_WORK TASK_
Pictures do not belong in the copy, so please give every entry below again exactly.

┌─ RECORDS FOR PROCESSING

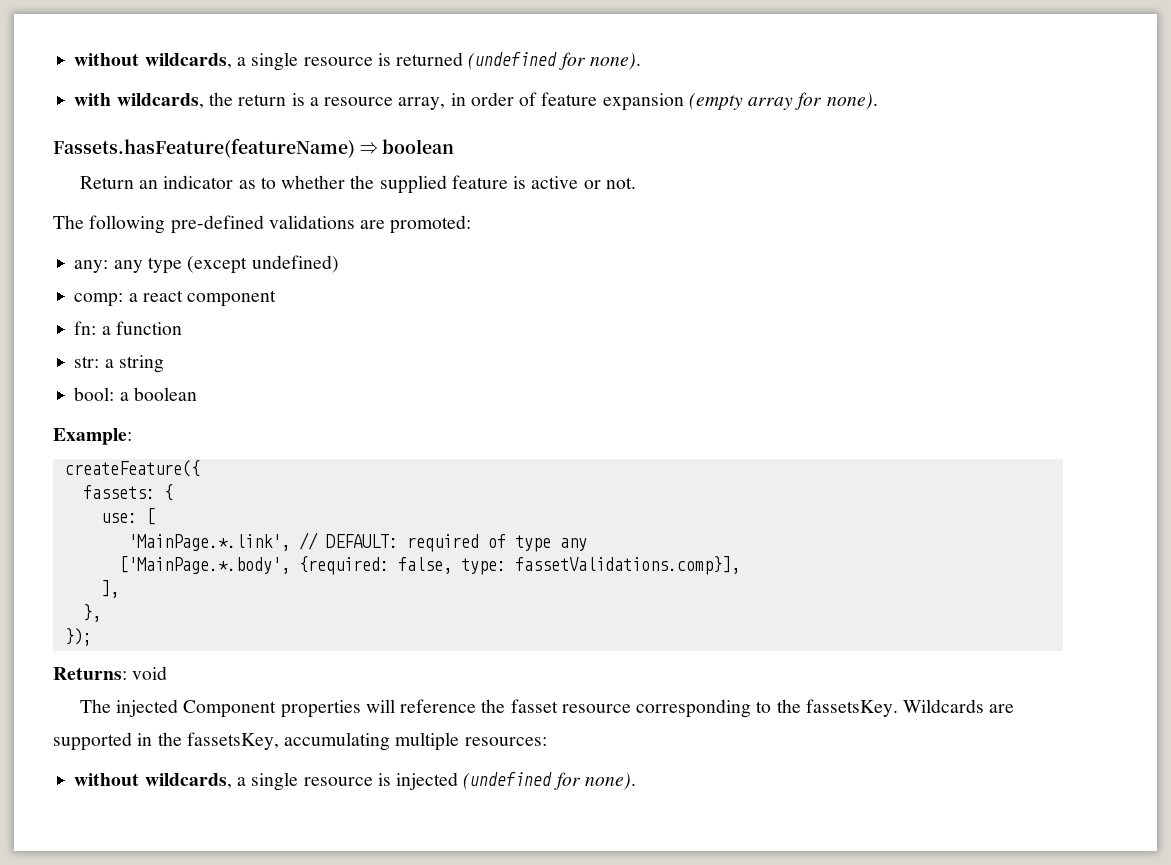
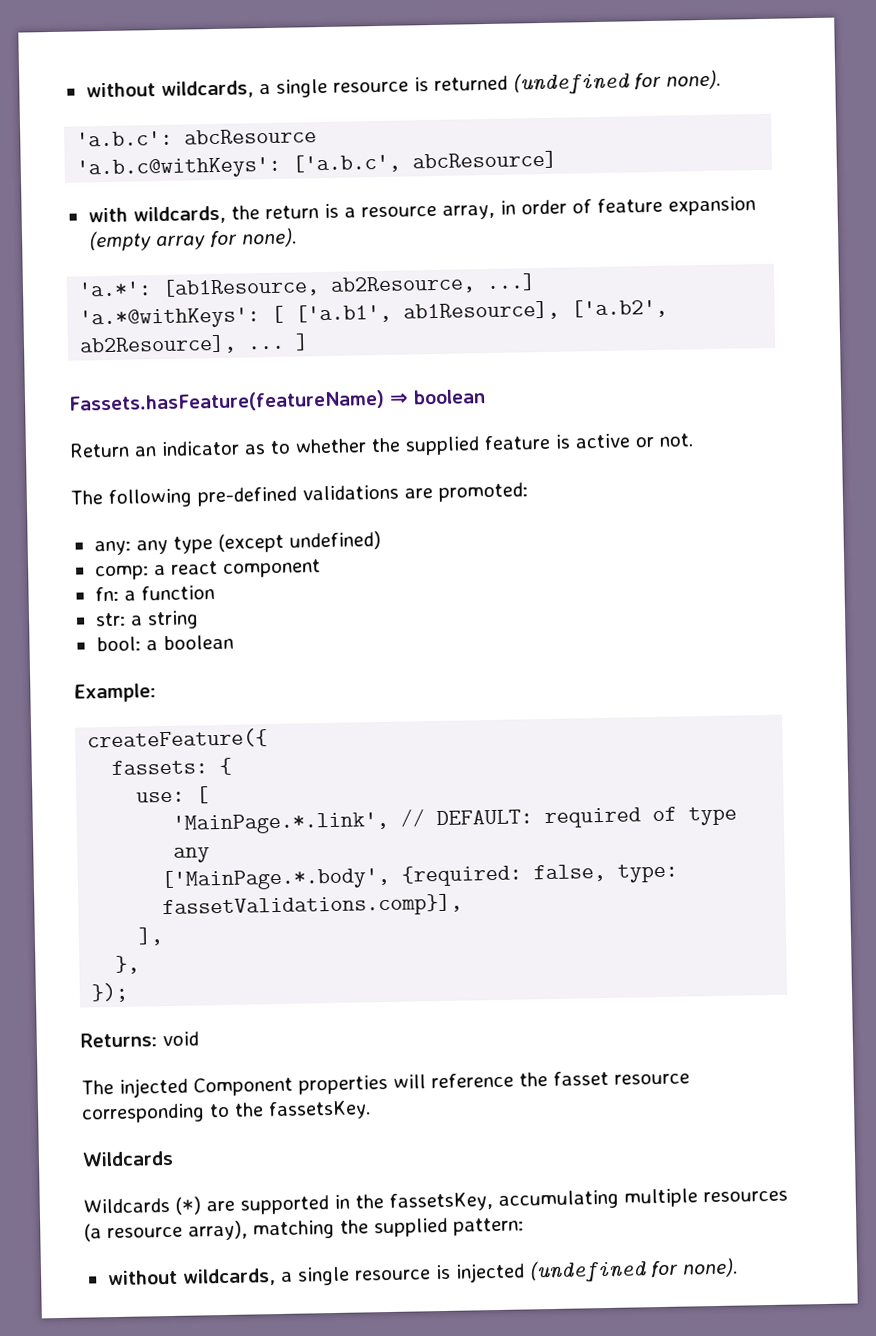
(641, 61) none -> [76,128,318,147] [76,150,558,180] // 'a.b.c': abcResource // 'a.b.c@withKeys': ['a.b.c', abcResource]
(878, 101) none -> [78,273,537,298] [79,298,669,330] [79,333,310,356] // 'a.*': [ab1Resource, ab2Resource, ...] // 'a.*@withKeys': [ ['a.b1', ab1Resource], ['a.b2', ab2Resource], ... ]
[903,699,985,713] Wildcards -> [82,1150,174,1167] [83,1196,201,1215] // Wildcards // Wildcards (*)
[464,737,547,746] resources: -> [703,1190,788,1203] [84,1217,524,1242] resources (a resource array), matching the supplied pattern:

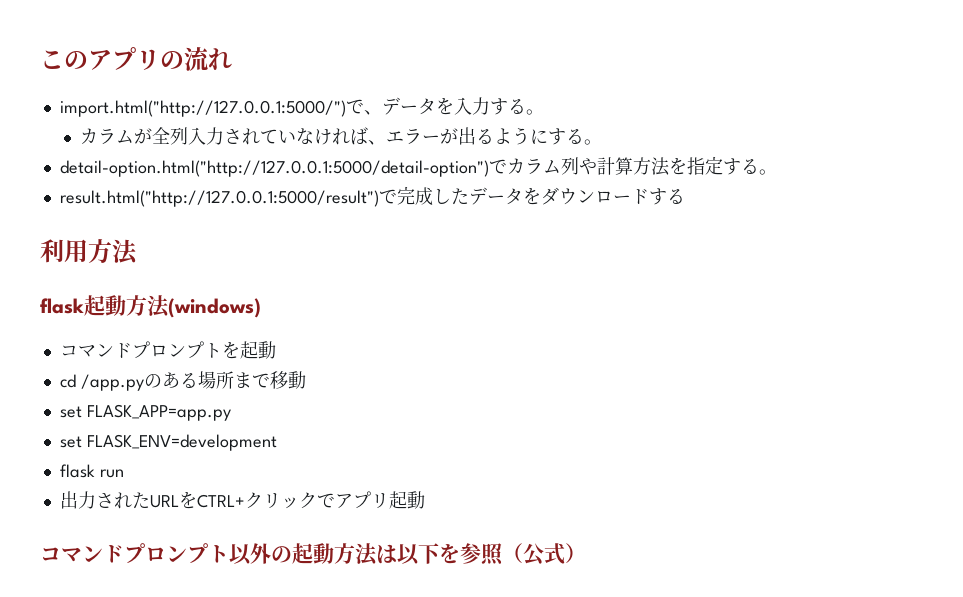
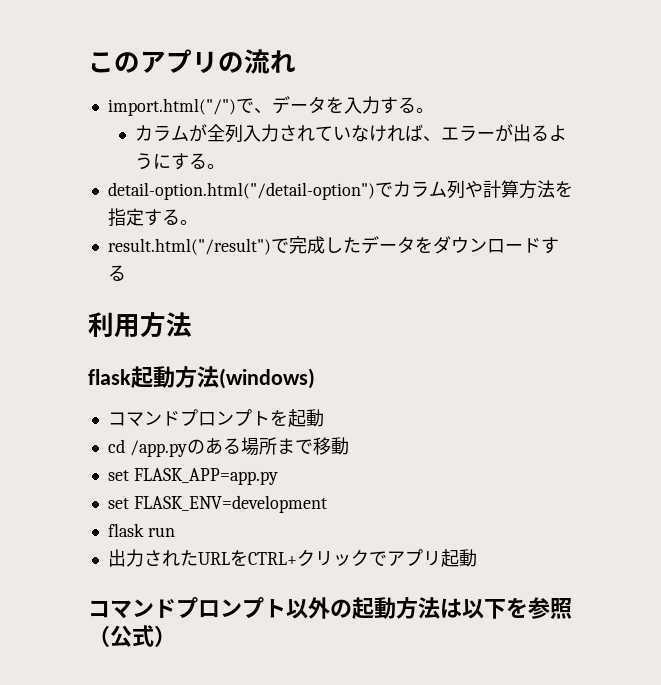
[59,100,346,117] import.html("http://127.0.0.1:5000/") -> [107,98,236,116] import.html("/")
[59,160,489,177] detail-option.html("http://127.0.0.1:5000/detail-option") -> [107,182,375,200] detail-option.html("/detail-option")
[59,190,379,207] result.html("http://127.0.0.1:5000/result") -> [107,238,271,255] result.html("/result")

└─

_YOUR SOLUTION_
(641, 61) none -> [76,128,318,147] [76,150,558,180] // 'a.b.c': abcResource // 'a.b.c@withKeys': ['a.b.c', abcResource]
(878, 101) none -> [78,273,537,298] [79,298,669,330] [79,333,310,356] // 'a.*': [ab1Resource, ab2Resource, ...] // 'a.*@withKeys': [ ['a.b1', ab1Resource], ['a.b2', ab2Resource], ... ]
[903,699,985,713] Wildcards -> [82,1150,174,1167] [83,1196,201,1215] // Wildcards // Wildcards (*)
[464,737,547,746] resources: -> [703,1190,788,1203] [84,1217,524,1242] resources (a resource array), matching the supplied pattern:

[59,100,346,117] import.html("http://127.0.0.1:5000/") -> [107,98,236,116] import.html("/")
[59,160,489,177] detail-option.html("http://127.0.0.1:5000/detail-option") -> [107,182,375,200] detail-option.html("/detail-option")
[59,190,379,207] result.html("http://127.0.0.1:5000/result") -> [107,238,271,255] result.html("/result")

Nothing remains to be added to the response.